China continues its expansion in the field of natural resources
State-run energy giant PetroChina signed an agreement with Canadian firm Encana to acquire a 49.9% stake of the natural gas project (Duvernay Lands) in Alberta. For this, the Chinese company will pay $ 2.2 billion / 1.3 pounds. Encana is a leading North American energy producer that is focused on growing its strong portfolio of diverse resource plays producing natural gas, oil and natural gas liquids. According to Encana’ press release, “At closing C$1.18 billion was paid to Encana and C$1.0 billion is payable over the next four years in the form of a carry of half of Encana’s share of development capital. During this period, the joint venture partners plan to invest a total of C$4.0 billion in new drilling, completion and processing facilities. Encana estimates that the Duvernay joint venture lands contain about 9 billion barrels of oil equivalent petroleum initially-in-place. Encana remains the operator of the joint venture with its 50.1% working interest”.

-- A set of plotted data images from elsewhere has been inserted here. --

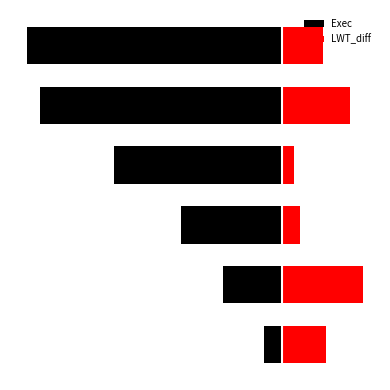

How many categories are shown in the chart?

6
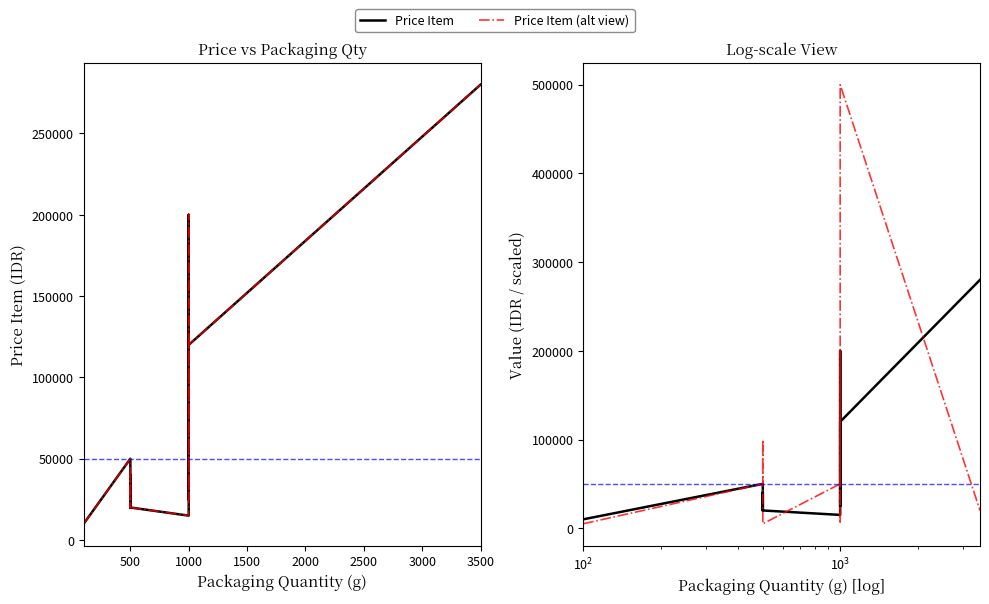

The value of Price Item (alt view) at 1000 is 120000. True or false?

True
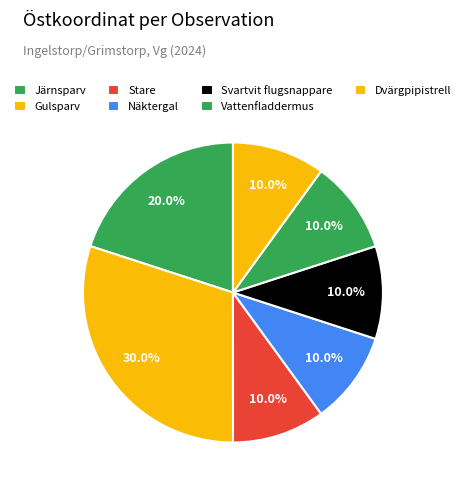

What is the smallest slice in the pie chart?

Näktergal (05-29)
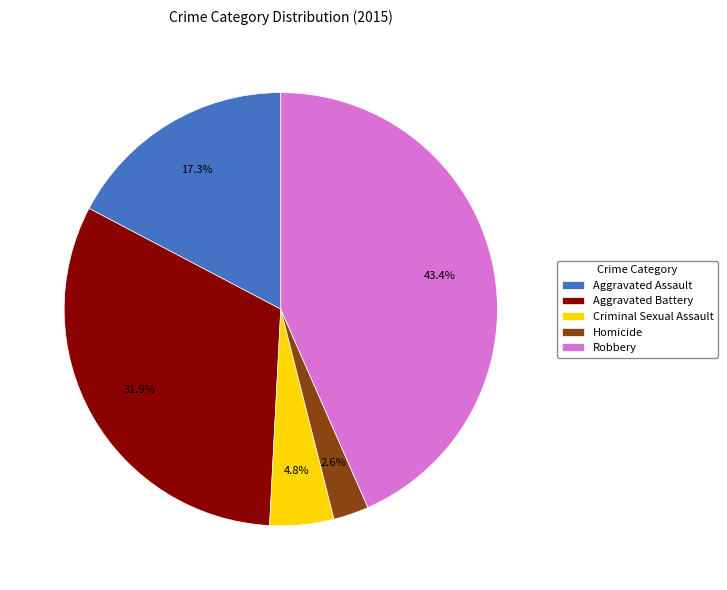

What is the ratio of the value at Homicide to the value at Aggravated Assault?

0.2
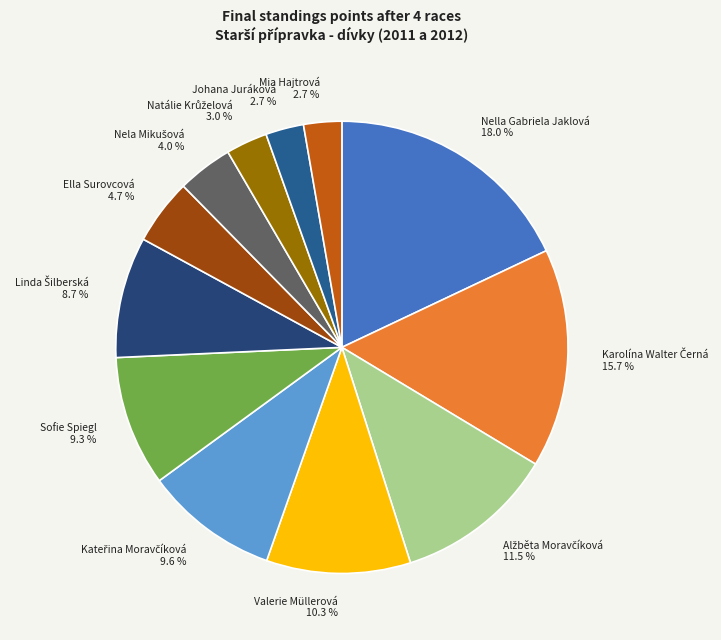

Is there any slice that represents more than half of the pie?

No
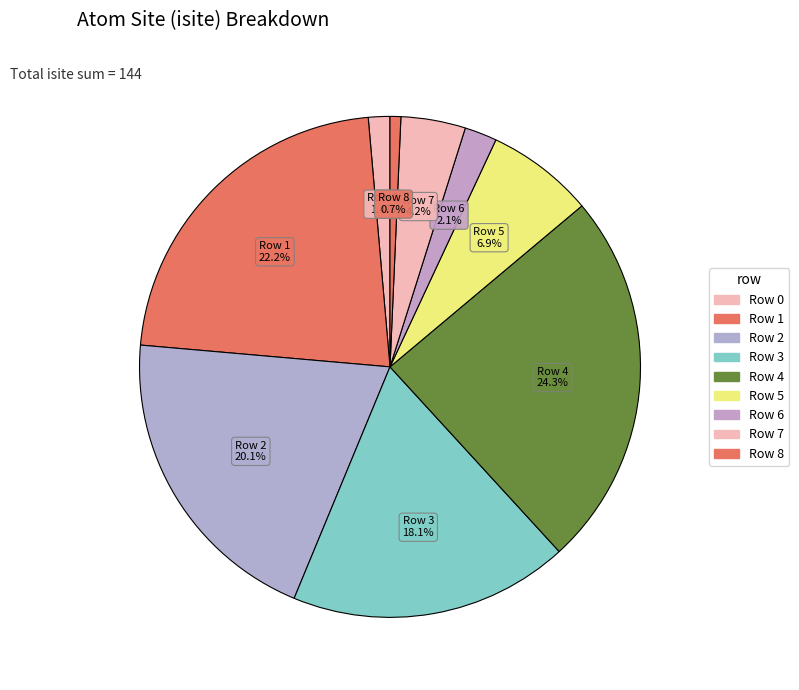

Count the number of slices in the pie.

9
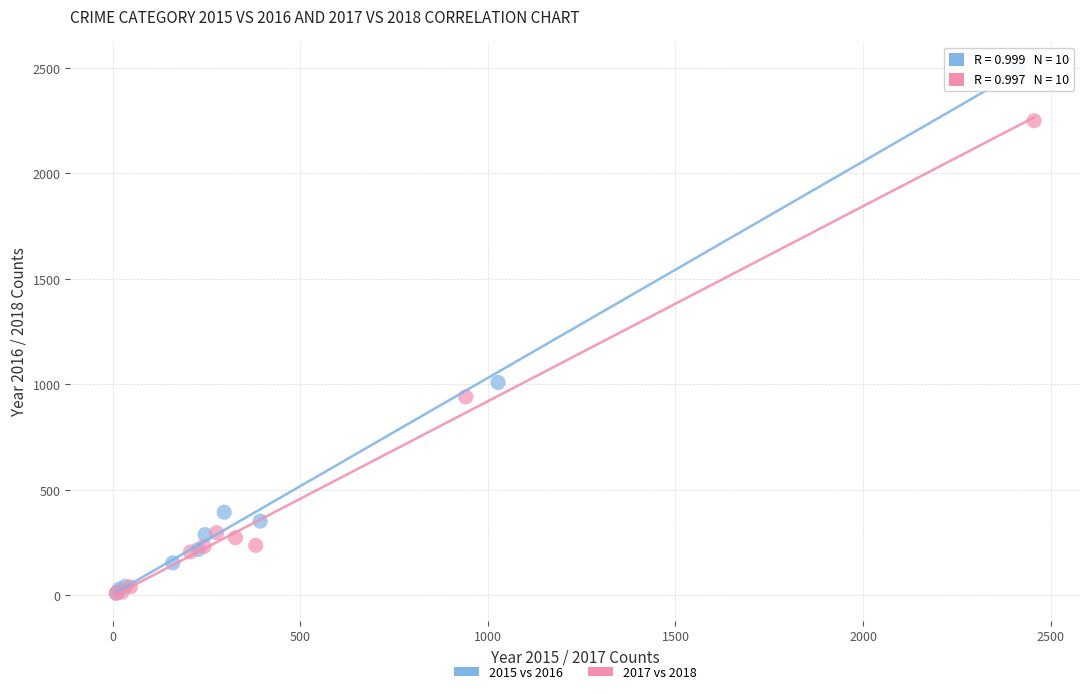

Which series reaches the maximum Y coordinate?

2015 vs 2016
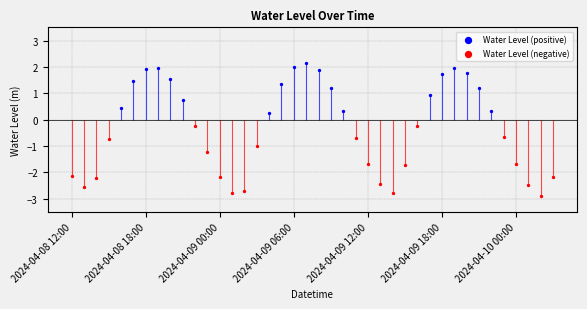

What is the change in value from 2024-04-09 10:00 to 2024-04-09 13:00?

-2.8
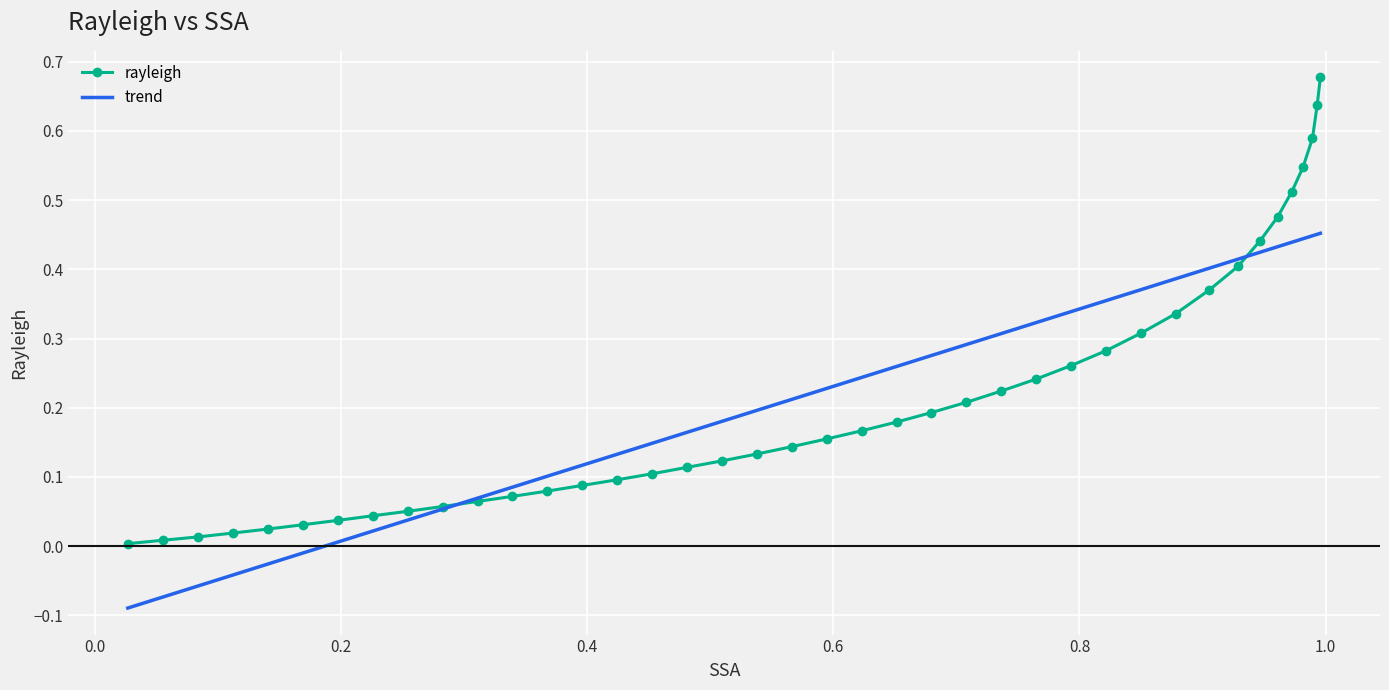

Which series has the largest range (max minus min)?

rayleigh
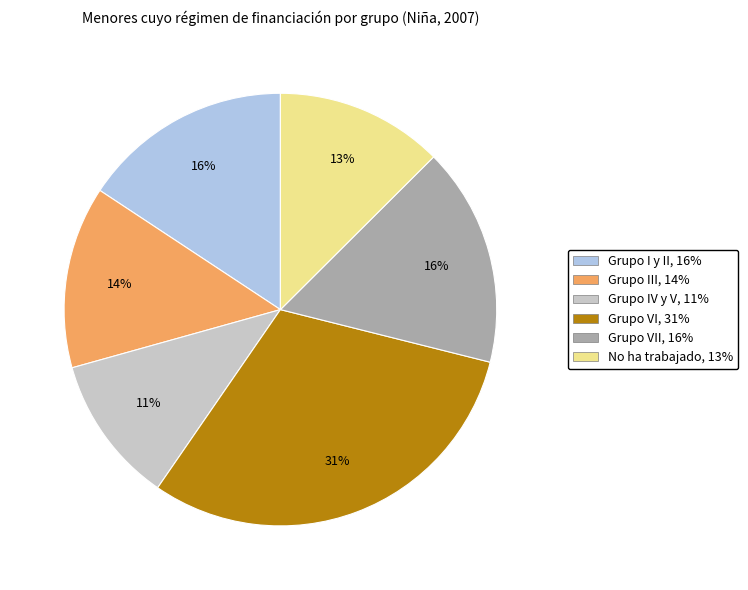

To the nearest percent, what is the average slice percentage?

17%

This is the most recent investment company PetroChina to purchase their oil and gas resources in a bid to satisfy growing domestic demand for energy, says BBC. This is not the first and probably not the last. Remember that earlier this year, PetroChina became the owner of the entire project to exploit gas from MacKay River (in northern Alberta) after acquisition of Athabasca Oil Sands Corp. its stake to 40%, while in 2011 acquired 60 % of shares. Also, PetroChina reached Canadian shale gas assets through a deal with Royal Dutch Shell, which shows China’s underlining strategic interest in Canada, in a transaction reportedly worth more than US$ 1billion. In addition, earlier last week, PetroChina announced it will invest a significant stake in an Australian liquefied natural gas to those of BHP Billiton – $1.6bn investment in the Browse natural gas project in Western Australia, notes Financial Times. “Canada has been a magnet for Chinese energy investment thanks to its rich resources, open foreign investment climate and stable regulatory environment. Analysts say that trend is set to accelerate after the Canadian government gave its blessing last week to CNOOC’s acquisition of Nexen, a Canadian oil company with assets around the world”.